AMERICA LOOKS LIKE THIS: My Journey from Refugee to Congressman, Ilhan Omar. (Dey Street, 288 p., $16.99.) Christina Cauterucci, who struggles with racism, financial difficulties, unplanned pregnancy, and single parenthood in her review of Somali refugees, may have “represented more of the average American than her colleagues who have lived here since her birth” in Congress. map.

THE TIME OF MAGICIANS: Wittgenstein, Benjamin, Cassirer, Heidegger, and the Decade that Reinvented Philosophy, Wolfram Eilenberger’s photo. Translated by Shaun Whiteside. (Penguin, 432 p., $19.) As our critic John Kaag describes it, this “accessible and deeply humane” portrait of four “notorious incomprehensible” thinkers suggests that “intellectual sorcerers” faced interwar turbulence, creating a “new world.”

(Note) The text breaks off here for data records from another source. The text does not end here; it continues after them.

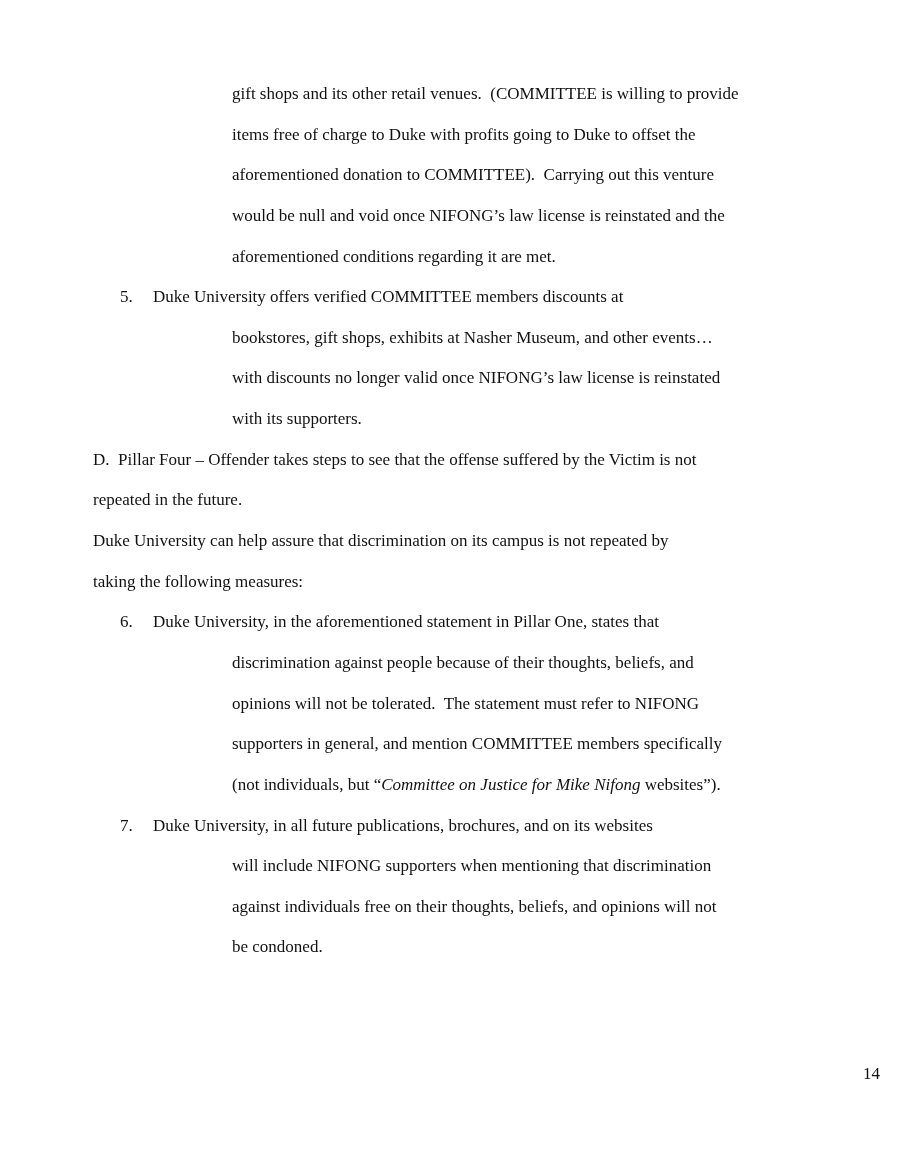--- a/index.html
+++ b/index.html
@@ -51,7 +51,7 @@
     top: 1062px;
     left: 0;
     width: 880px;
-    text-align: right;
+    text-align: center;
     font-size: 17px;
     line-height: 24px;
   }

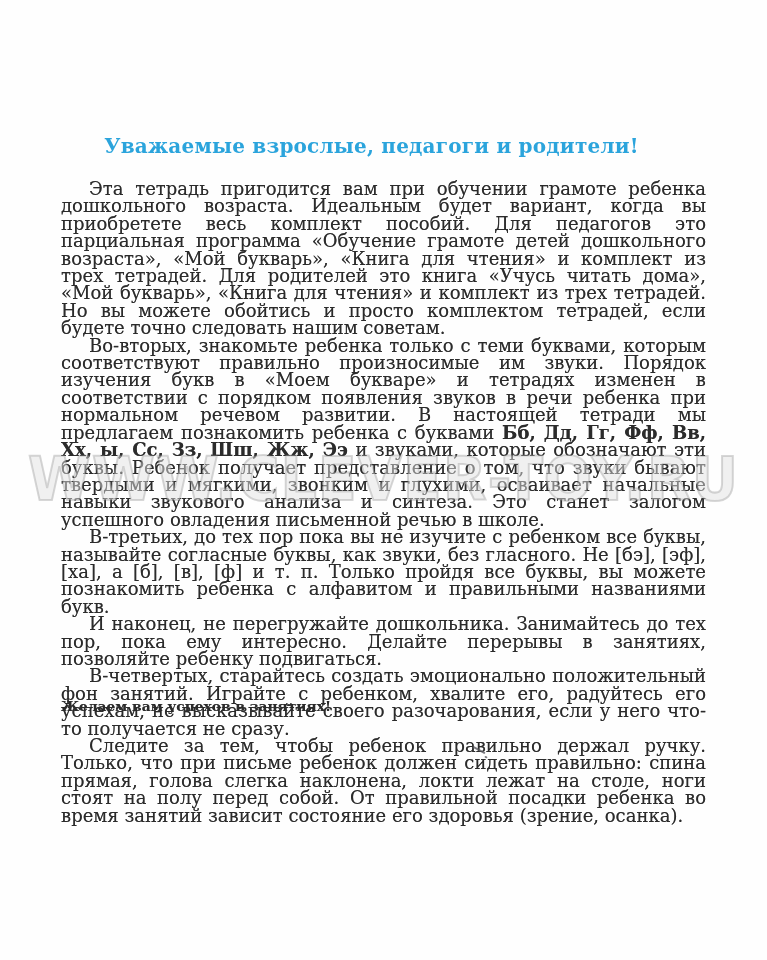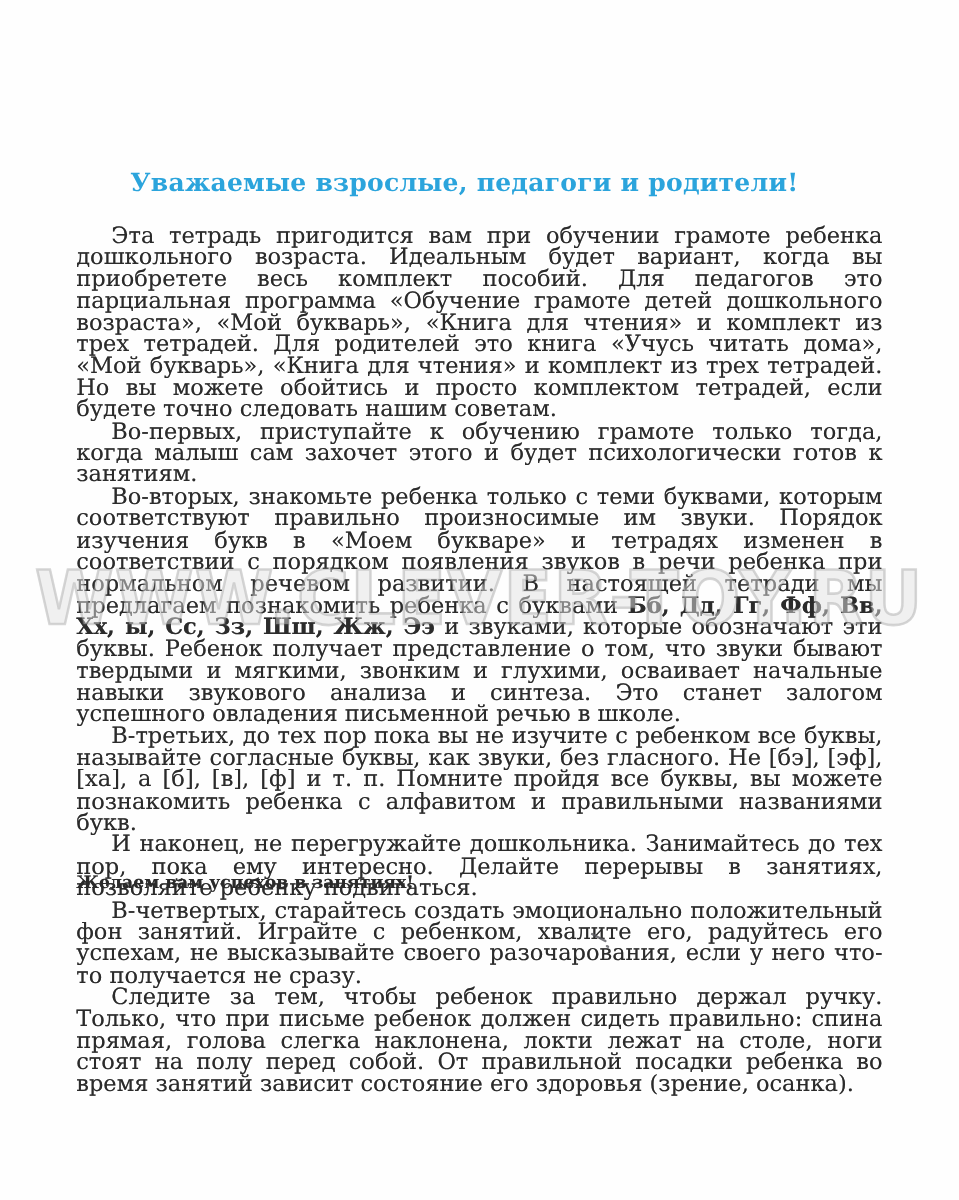--- a/index.html
+++ b/index.html
@@ -104,7 +104,6 @@
 
   <div class="body-text" id="paragraphs">
       <p><span>Эта тетрадь пригодится вам при обучении грамоте ребенка дошкольного возраста. Идеальным будет вариант, когда вы приобретете весь комплект пособий. Для педагогов это парциальная программа «Обучение грамоте детей дошкольного возраста», «Мой букварь», «Книга для чтения» и комплект из трех тетрадей. Для родителей это книга «Учусь читать дома», «Мой букварь», «Книга для чтения» и комплект из трех тетрадей. Но вы можете обойтись и просто комплектом тетрадей, если будете точно следовать нашим советам.</span></p>
-      <p><span>Во-первых, приступайте к обучению грамоте только тогда, когда малыш сам захочет этого и будет психологически готов к занятиям.</span></p>
       <p><span>Во-вторых, знакомьте ребенка только с теми буквами, которым соответствуют правильно произносимые им звуки. Порядок изучения букв в «Моем букваре» и тетрадях изменен в соответствии с порядком появления звуков в речи ребенка при нормальном речевом развитии. В настоящей тетради мы предлагаем познакомить ребенка с буквами </span><span class="b">Бб, Дд, Гг, Фф, Вв, Хх, ы, Сс, Зз, Шш, Жж, Ээ</span><span> и звуками, которые обозначают эти буквы. Ребенок получает представление о том, что звуки бывают твердыми и мягкими, звонким и глухими, осваивает начальные навыки звукового анализа и синтеза. Это станет залогом успешного овладения письменной речью в школе.</span></p>
       <p><span>В-третьих, до тех пор пока вы не изучите с ребенком все буквы, называйте согласные буквы, как звуки, без гласного. Не [бэ], [эф], [ха], а [б], [в], [ф] и т. п. Помните пройдя все буквы, вы можете познакомить ребенка с алфавитом и правильными названиями букв.</span></p>
       <p><span>И наконец, не перегружайте дошкольника. Занимайтесь до тех пор, пока ему интересно. Делайте перерывы в занятиях, позволяйте ребенку подвигаться.</span></p>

LOST PIANOS OF SIBERIA, by Sophy Roberts. (Grove, 448 p., $18.) A German friend’s quest to find a piano for her young protégé in Mongolia has become, as our critic Sophie Pinkham puts it, “a travel narrative in which Siberia’s extremely harsh natural environment, brutal history and exotic folk traditions are placed in contrast to the modern world. income. The great percussion symbol of European civilization.”